Alexi Christidis named his label Chalari, meaning ‘relaxed’ in Greek, as part homage to his father and part mission statement for making unforced wines unbound by convention. Working out of a makeshift winery in true garagiste style on his property in Roleystone, in the Perth Hills, Christidis sources fruit from the Swan Valley and Frankland River, amongst other regions, with a lightly sparkling rosé and riesling, a pét-nat made from vermentino and a skin-contact chenin blanc currently on the roster, while the tribute to his father continues with a take on Retsina made from Swan Valley chenin blanc resinated with Greek pine sap.
Christidis has a Bachelor of Environmental Science to go with his Bachelor of Wine Science (Charles Sturt University), along with some WSET wine qualifications, and “various boring IT certificates.” Those self-derided IT qualifications were what shaped his first career pursuit, but wine has a way of extracting people out of certain and stable career paths into the uncertain and unstable world amongst the vines. Before settling down, he took on various roles “in minor capacities across various wineries in the Perth Hills,” worked vintage in Champagne and consulted in the Peel Region, which borders Perth’s Metropolitan area to the south of the capital.
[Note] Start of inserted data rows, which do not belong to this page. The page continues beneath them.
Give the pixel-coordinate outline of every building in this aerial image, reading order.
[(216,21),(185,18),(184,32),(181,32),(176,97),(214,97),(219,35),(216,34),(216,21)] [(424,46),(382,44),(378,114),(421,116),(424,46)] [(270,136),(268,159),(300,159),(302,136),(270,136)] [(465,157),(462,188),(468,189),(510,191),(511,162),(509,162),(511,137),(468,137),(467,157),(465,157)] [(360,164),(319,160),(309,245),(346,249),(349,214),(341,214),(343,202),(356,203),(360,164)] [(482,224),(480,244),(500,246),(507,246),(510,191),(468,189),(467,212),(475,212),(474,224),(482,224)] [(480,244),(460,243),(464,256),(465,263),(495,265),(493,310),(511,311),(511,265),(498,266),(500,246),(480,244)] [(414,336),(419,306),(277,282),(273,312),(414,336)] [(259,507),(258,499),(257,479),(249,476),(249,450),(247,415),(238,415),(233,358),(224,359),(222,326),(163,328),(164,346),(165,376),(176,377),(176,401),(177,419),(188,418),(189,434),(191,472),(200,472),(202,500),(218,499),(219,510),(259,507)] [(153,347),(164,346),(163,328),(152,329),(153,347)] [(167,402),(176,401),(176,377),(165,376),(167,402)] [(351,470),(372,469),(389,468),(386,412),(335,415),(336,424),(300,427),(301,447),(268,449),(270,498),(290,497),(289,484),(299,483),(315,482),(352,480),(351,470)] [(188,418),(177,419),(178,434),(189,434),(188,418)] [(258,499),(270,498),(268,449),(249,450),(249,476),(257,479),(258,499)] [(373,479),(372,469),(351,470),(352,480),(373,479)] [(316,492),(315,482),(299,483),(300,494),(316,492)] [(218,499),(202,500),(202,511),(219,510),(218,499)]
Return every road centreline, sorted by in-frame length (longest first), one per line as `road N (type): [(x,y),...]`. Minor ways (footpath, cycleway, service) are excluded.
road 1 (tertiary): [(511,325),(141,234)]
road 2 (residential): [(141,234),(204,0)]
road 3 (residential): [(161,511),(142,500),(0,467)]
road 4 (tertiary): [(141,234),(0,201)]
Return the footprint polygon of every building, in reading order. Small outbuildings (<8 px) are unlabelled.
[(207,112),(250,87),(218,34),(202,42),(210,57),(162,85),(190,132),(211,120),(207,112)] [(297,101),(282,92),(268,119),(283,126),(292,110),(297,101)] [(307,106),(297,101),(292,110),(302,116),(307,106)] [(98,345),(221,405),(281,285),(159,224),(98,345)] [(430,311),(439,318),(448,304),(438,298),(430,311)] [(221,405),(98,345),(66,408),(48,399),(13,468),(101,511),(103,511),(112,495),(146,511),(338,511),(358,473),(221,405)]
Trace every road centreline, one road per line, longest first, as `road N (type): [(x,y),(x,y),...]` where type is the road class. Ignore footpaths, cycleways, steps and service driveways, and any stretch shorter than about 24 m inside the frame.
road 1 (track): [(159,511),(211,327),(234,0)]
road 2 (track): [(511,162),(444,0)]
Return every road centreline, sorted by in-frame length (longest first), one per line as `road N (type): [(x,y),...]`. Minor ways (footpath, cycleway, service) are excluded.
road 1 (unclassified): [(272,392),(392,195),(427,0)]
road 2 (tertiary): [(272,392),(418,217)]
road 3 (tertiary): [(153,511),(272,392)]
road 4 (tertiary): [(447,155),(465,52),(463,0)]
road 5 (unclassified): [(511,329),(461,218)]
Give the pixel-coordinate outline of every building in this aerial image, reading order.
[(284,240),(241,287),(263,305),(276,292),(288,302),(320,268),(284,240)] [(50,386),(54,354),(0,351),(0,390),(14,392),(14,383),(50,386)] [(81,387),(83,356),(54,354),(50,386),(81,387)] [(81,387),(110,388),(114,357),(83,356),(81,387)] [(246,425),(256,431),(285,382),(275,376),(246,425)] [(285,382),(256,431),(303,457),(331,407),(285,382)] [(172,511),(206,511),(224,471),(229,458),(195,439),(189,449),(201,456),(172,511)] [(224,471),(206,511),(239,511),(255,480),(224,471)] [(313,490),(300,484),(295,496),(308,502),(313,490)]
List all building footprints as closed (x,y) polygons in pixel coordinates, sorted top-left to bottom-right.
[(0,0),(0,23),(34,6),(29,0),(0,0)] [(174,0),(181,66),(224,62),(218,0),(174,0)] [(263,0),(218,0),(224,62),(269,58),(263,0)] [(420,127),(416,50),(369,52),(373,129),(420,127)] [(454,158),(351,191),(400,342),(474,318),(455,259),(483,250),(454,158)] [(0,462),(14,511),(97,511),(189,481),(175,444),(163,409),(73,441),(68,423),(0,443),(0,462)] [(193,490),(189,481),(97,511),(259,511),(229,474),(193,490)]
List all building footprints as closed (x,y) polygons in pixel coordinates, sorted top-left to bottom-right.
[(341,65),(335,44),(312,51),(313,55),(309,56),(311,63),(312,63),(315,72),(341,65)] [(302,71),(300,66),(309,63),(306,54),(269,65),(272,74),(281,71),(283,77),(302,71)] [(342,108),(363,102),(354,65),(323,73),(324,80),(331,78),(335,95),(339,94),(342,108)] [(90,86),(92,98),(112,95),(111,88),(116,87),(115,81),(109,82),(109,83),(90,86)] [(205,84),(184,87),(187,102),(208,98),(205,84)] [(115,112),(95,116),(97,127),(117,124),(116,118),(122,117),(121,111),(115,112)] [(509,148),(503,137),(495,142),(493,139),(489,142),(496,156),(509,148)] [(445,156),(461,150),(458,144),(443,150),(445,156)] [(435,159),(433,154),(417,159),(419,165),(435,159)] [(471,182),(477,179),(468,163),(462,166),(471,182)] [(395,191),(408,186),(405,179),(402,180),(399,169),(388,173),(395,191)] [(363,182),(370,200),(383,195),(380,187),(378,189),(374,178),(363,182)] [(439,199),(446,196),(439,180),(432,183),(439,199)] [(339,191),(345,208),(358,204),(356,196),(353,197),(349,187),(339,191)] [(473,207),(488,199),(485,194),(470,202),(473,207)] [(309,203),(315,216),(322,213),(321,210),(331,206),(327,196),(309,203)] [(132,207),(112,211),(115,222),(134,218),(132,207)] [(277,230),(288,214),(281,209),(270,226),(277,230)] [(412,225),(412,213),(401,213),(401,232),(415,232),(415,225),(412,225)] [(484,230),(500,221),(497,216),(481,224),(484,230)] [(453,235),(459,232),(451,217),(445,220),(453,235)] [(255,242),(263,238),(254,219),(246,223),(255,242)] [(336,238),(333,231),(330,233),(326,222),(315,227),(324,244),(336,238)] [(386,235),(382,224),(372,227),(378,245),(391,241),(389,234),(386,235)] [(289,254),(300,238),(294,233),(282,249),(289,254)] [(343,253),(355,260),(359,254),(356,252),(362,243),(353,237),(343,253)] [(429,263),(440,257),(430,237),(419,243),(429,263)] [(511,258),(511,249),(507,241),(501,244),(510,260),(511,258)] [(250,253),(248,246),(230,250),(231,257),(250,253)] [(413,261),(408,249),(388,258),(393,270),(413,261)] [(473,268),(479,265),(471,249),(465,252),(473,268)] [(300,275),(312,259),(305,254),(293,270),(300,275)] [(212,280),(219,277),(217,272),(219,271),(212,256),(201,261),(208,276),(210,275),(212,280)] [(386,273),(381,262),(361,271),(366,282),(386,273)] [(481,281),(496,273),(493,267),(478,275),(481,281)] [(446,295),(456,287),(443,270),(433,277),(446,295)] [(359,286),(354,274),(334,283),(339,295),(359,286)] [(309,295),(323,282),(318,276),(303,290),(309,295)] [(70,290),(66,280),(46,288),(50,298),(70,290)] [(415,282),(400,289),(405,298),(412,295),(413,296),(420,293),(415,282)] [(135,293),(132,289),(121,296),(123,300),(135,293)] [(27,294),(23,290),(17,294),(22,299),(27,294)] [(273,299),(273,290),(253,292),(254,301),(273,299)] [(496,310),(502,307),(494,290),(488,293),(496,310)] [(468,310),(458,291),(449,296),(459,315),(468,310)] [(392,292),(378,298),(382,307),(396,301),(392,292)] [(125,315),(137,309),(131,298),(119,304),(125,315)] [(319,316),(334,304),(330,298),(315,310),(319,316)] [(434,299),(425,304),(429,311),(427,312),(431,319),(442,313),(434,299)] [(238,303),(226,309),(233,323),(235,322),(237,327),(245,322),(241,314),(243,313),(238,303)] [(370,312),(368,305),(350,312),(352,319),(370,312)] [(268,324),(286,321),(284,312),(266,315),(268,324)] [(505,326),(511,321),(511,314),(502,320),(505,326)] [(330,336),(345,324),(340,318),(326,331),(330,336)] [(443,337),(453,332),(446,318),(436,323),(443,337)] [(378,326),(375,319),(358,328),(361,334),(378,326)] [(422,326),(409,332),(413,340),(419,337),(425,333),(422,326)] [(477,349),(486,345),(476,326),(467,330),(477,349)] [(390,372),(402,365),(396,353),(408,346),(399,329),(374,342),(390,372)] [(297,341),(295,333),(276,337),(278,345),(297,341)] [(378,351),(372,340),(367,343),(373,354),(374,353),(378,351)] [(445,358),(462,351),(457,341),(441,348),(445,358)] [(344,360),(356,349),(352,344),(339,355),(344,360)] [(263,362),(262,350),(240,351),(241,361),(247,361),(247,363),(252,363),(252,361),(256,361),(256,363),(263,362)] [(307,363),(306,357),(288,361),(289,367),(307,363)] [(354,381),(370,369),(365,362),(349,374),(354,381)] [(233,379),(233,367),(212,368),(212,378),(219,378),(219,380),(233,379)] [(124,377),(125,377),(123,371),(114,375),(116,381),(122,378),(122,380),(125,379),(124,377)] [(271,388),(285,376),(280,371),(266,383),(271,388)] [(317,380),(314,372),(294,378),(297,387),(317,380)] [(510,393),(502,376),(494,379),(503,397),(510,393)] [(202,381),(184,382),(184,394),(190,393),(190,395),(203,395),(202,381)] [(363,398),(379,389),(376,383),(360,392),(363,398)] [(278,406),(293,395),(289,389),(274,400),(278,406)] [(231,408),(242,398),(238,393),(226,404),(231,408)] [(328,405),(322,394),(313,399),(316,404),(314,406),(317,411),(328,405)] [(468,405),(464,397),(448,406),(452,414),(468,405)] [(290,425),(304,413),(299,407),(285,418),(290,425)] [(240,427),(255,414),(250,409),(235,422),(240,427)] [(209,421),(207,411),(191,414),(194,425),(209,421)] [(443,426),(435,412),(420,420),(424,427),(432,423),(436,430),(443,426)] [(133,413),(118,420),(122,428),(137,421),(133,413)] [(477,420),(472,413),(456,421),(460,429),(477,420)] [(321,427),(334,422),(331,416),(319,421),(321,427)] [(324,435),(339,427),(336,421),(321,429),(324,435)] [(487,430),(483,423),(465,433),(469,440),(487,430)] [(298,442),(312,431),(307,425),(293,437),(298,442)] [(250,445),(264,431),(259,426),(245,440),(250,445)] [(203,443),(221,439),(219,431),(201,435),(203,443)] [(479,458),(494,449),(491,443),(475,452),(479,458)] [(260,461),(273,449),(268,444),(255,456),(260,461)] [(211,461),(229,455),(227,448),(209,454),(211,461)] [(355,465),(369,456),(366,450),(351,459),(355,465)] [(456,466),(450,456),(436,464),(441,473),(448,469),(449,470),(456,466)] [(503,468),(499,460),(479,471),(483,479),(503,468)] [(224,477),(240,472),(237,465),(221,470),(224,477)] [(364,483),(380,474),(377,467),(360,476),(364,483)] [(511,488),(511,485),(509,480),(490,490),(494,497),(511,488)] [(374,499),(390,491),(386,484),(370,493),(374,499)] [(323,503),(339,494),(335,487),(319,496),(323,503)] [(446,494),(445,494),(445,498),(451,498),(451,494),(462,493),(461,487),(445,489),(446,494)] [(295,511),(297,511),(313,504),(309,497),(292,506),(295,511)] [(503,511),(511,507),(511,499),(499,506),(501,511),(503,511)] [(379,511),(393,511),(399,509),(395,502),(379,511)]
Christidis’ first wine under the Chalari label came from the vaunted L’enclos du Tertre (formerly Clos du Tertre) vineyard in Frankland River, when legendary viticulturist Lee Haselgrove gave him access to a couple of tonnes of fruit. A stuck ferment ensued, but the wine eventually pushed through, and he reckons it’s in a very good place right now – if you’re lucky enough to find a bottle.
While he lists Paul Hoffman from Swan Valley Wines as somewhat of a mentor, it’s his late father that Christidis attributes much of his approach to. “More around the attitude of you can do anything and f#@k anyone that thinks you can’t. This also applies to doing your own general electrical and plumbing work.”
This attitude suffuses his winemaking approach for Chalari, too, with a resolutely independent attitude. “Minimal intervention is a term that gets flung around, but I have fleshed out what that means to me and live by that. To me it means a balance of the art and science of winemaking. Taking something natural, keeping it as natural and as unscrewed with as possible, but recognising that because it’s a natural product, things can happen, and we have knowledge and tech to help with making an excellent product. If needed,” he says.
Although Christidis sources fruit from multiple regions, he has a deep passion for the Swan Valley. “This is an amazing region. The blend of old-school growers who operate on a handshake and the mix of new young and exciting winemakers is incredible. A lot of guys are looking back on the history of the Swan and are going back to those old ways of making wine that suits the region, that had somewhat been lost.”